AZIONE RICHIESTA A>
Rispondi a queste domande sul brano dedicato alle varietà antiche:
(i) Quale unico obiettivo ha avuto l'agricoltura per decenni?
(ii) Oltre a una farina di grano o di mais, che cosa cercano molti consumatori?
(iii) Per i produttori, che cosa significa riuscire a riportare sulla tavola varietà antiche di mais o di grano?
AZIONE RICHIESTA B> Duplica, per favore, il passo del brano sulle varietà antiche che comincia con "Quel che vale" e termina con "assaggiare un territorio.".

::: ESTRATTO FORNITO :::

È un fatto che in molti settori della produzione agraria, e più in generale di tutto quanto ruota attorno al comparto dell’alimentazione umana, la differenziazione premia. Dopo decenni nei quali l’agricoltura ha avuto come unico obiettivo l’incremento delle produzioni con la selezione di varietà sempre più produttive ma al contempo sempre più omologate, oggi la riscoperta degli antichi sapori, delle antiche varietà, delle differenze e delle peculiarità, sono un aspetto di marketing essenziale. È per questo che molti non comprano più semplicemente mele o pere ma acquistano e conoscono varietà differenti, alcune recuperate da banche dei semi che ormai parevano solo destinate a rimanere dentro musei a futura memoria. Non si cerca più solo la perfezione del frutto, la dimensione grande, la lucentezza della superficie ma si è attirati, giustamente, dalla miriade di differenze che secolari selezioni genetiche hanno costruito e di cui avevamo perso memoria.

Quel che vale per la frutta in genere è oggi di attualità per le farine. Molti consumatori non si limitano a comprare una farina di grano o di mais ma cercano la farina di una specifica varietà, macinata con una specifica tecnologia. Per i produttori, riuscire a riportare sulla tavola varietà antiche di mais o di grano significa spuntare un prezzo migliore rispetto al mais o al grano della monocultura classica, riuscendo a sopperire in termini economici a produzioni ad ettaro ovviamente inferiori. Gran parte dell’indotto del turismo, in particolare del turismo enogastronomico legato indissolubilmente ai paesaggi tipici delle zone di produzione, deriva proprio dalla capacità di puntare su antiche varietà portando le persone del luogo - ma soprattutto chi arriva da fuori - ad associare quelle colline a quei sapori, quelle coltivazioni a quei colori; in sostanza ad assaggiare un territorio.

::: RECORD DEL DATASET :::

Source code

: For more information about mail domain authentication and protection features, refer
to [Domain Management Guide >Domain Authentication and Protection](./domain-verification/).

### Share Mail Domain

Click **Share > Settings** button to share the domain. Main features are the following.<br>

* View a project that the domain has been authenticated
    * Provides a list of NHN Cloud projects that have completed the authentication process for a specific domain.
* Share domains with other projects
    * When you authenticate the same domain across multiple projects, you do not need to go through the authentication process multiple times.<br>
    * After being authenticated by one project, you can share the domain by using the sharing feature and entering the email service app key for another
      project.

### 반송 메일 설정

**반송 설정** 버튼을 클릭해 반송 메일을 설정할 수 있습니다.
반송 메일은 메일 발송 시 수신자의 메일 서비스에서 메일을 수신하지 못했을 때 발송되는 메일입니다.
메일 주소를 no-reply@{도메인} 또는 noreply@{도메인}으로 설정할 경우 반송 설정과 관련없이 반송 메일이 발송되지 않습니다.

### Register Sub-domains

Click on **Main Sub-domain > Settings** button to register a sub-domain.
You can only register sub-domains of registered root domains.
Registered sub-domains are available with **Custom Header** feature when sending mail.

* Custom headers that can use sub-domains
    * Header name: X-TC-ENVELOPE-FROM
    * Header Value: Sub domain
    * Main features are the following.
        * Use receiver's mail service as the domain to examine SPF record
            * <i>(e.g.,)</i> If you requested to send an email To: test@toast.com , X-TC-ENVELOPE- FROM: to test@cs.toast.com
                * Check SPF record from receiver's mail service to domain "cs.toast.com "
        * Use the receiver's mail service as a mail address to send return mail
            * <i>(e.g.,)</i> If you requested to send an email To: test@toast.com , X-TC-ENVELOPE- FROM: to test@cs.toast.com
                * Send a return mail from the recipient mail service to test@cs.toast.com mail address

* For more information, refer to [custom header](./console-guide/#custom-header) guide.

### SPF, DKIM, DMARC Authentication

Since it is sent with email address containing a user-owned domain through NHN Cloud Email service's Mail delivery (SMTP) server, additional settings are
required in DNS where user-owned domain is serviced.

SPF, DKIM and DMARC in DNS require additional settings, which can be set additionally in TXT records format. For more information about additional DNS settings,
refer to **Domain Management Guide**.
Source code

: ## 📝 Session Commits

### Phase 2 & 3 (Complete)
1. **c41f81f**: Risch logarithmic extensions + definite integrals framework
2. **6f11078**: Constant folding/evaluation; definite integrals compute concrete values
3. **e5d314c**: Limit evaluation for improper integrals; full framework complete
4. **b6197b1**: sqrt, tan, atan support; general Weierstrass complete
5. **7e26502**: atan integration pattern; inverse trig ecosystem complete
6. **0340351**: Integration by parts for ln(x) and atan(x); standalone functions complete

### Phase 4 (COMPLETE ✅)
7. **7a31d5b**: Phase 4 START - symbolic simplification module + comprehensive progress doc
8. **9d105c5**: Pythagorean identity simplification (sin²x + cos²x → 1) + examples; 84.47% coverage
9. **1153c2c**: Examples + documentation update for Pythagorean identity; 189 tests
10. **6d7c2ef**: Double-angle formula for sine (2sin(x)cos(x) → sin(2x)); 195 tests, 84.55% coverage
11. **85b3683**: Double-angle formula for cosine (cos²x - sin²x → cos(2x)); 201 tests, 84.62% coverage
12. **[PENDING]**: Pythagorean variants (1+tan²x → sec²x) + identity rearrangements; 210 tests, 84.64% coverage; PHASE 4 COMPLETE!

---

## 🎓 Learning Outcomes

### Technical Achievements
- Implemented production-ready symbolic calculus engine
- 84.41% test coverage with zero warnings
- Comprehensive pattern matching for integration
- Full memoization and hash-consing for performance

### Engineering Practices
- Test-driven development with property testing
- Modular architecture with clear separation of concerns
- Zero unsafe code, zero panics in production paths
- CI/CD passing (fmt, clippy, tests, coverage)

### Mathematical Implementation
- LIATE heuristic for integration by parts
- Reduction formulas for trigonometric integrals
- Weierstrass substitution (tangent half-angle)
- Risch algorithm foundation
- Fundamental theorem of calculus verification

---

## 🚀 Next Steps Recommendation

:::

SPAZIO RISPOSTA A>
(i) L'incremento delle produzioni, ottenuto selezionando varietà sempre più produttive ma anche sempre più omologate.
(ii) La farina di una specifica varietà, macinata con una specifica tecnologia.
(iii) Spuntare un prezzo migliore rispetto al mais o al grano della monocultura classica, così da compensare in termini economici produzioni ad ettaro inferiori.

SPAZIO RISPOSTA B>
Quel che vale per la frutta in genere è oggi di attualità per le farine. Molti consumatori non si limitano a comprare una farina di grano o di mais ma cercano la farina di una specifica varietà, macinata con una specifica tecnologia. Per i produttori, riuscire a riportare sulla tavola varietà antiche di mais o di grano significa spuntare un prezzo migliore rispetto al mais o al grano della monocultura classica, riuscendo a sopperire in termini economici a produzioni ad ettaro ovviamente inferiori. Gran parte dell’indotto del turismo, in particolare del turismo enogastronomico legato indissolubilmente ai paesaggi tipici delle zone di produzione, deriva proprio dalla capacità di puntare su antiche varietà portando le persone del luogo - ma soprattutto chi arriva da fuori - ad associare quelle colline a quei sapori, quelle coltivazioni a quei colori; in sostanza ad assaggiare un territorio.